## [What you are asked to do]
For each line of the data below that contains "Profile", return that line.

[Items from a data source]
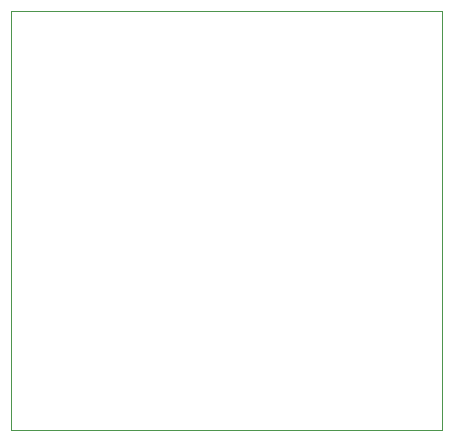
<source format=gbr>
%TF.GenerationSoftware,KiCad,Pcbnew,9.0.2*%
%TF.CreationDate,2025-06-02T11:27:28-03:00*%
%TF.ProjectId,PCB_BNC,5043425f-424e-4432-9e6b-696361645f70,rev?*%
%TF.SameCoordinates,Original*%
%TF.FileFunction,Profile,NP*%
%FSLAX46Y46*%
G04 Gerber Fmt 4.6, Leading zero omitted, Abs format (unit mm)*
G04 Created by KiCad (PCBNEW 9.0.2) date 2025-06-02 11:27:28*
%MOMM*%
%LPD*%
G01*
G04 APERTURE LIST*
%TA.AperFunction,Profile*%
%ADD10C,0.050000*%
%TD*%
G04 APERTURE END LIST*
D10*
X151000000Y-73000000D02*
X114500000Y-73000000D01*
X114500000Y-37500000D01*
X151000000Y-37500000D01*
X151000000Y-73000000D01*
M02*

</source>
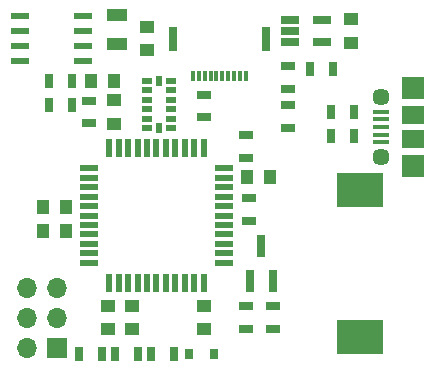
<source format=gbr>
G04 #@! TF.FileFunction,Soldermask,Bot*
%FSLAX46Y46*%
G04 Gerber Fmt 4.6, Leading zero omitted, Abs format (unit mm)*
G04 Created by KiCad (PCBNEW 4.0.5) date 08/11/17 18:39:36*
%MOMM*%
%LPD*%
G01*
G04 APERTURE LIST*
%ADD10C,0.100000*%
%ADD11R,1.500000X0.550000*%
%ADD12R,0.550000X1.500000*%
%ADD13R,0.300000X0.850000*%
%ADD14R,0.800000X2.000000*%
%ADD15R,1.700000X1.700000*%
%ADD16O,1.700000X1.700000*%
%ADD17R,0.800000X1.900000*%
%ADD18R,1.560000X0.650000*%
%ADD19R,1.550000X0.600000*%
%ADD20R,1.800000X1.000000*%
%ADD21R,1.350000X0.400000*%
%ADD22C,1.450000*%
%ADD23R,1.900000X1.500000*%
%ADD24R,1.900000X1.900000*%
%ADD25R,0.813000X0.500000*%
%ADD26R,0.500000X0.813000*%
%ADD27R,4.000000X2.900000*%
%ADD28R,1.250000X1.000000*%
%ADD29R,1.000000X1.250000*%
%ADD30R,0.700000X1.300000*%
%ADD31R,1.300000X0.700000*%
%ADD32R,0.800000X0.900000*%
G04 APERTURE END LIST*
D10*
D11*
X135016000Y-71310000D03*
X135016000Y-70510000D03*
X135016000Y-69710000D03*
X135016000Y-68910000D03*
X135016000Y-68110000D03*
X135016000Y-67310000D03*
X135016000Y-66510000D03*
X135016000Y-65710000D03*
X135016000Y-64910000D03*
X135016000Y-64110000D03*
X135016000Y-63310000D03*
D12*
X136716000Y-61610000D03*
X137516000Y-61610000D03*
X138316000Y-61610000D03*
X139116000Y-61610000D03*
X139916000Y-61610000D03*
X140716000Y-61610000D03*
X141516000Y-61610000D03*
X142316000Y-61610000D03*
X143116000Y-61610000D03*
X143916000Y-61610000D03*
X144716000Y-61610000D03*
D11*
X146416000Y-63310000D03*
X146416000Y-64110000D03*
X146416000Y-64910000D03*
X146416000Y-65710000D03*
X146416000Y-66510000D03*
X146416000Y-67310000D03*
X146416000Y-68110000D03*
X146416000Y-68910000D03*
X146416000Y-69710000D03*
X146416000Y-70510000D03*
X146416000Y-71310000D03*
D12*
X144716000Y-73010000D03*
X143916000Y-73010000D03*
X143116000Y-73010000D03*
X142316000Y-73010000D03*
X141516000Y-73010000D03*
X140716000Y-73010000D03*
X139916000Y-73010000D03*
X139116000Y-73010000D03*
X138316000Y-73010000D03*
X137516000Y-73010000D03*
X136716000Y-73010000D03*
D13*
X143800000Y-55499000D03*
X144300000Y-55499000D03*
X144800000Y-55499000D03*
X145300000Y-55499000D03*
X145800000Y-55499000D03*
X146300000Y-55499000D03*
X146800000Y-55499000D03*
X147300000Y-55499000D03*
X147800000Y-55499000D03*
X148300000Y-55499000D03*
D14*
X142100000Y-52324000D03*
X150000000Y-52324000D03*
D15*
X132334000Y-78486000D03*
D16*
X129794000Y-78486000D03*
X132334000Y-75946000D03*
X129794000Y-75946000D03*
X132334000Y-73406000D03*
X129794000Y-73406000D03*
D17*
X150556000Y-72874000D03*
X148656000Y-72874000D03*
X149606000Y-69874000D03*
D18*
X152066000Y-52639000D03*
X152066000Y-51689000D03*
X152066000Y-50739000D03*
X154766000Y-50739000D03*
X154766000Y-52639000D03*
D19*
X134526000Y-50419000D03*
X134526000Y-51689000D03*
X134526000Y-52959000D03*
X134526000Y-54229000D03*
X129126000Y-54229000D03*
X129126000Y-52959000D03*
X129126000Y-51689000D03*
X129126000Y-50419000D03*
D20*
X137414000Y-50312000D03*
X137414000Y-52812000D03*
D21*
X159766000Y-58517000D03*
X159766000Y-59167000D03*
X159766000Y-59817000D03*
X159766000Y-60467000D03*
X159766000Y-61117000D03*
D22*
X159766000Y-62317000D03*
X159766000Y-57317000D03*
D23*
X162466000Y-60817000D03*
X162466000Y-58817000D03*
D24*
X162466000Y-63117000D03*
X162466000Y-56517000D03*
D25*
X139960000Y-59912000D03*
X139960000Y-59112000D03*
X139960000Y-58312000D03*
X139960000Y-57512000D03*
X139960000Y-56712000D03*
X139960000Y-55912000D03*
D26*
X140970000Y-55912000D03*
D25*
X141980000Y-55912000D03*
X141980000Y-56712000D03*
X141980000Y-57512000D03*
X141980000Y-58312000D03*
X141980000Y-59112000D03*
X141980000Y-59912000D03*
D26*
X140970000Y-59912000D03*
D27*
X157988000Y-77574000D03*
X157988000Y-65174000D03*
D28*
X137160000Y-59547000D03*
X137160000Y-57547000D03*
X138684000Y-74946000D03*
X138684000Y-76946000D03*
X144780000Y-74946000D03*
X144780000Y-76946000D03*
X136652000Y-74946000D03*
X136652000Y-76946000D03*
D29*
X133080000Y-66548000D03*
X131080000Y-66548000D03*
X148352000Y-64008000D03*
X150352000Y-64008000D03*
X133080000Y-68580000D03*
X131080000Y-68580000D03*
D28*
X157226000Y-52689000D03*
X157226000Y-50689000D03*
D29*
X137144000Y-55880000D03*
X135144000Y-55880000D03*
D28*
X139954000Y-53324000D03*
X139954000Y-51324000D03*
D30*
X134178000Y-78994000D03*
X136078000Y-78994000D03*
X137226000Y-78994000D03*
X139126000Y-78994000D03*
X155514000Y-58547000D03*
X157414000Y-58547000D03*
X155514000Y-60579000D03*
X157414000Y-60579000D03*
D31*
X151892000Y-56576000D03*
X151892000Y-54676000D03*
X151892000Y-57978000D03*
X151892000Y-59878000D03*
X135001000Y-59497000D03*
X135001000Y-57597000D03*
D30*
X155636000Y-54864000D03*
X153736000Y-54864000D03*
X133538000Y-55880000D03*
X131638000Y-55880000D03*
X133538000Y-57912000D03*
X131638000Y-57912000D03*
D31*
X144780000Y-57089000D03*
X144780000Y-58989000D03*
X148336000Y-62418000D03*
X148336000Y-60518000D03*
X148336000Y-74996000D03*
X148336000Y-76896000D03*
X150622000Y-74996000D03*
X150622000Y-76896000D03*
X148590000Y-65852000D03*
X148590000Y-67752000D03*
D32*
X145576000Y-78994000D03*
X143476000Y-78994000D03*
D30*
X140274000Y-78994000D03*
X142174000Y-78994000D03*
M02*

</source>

---

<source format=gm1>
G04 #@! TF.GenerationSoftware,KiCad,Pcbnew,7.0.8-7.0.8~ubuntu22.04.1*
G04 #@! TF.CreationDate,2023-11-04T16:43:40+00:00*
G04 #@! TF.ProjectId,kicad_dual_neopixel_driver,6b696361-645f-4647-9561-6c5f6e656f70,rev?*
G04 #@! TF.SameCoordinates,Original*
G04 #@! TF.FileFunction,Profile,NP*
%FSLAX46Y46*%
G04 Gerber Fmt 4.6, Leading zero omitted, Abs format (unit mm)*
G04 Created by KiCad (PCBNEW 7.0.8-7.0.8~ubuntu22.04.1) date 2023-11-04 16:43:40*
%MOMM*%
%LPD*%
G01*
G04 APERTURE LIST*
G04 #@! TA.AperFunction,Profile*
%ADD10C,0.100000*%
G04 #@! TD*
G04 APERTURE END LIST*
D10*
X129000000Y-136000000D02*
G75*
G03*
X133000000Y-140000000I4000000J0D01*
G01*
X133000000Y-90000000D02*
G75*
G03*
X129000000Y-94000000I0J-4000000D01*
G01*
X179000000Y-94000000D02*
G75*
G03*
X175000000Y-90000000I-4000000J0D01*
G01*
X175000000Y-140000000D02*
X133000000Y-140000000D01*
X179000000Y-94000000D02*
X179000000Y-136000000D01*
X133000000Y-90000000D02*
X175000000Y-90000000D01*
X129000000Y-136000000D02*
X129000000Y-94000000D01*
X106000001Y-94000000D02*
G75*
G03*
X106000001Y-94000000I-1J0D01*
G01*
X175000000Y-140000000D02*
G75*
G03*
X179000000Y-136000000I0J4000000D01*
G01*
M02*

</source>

## [Solution for this exercise]
%TF.FileFunction,Profile,NP*%
%TA.AperFunction,Profile*%
G04 #@! TF.FileFunction,Profile,NP*
G04 #@! TA.AperFunction,Profile*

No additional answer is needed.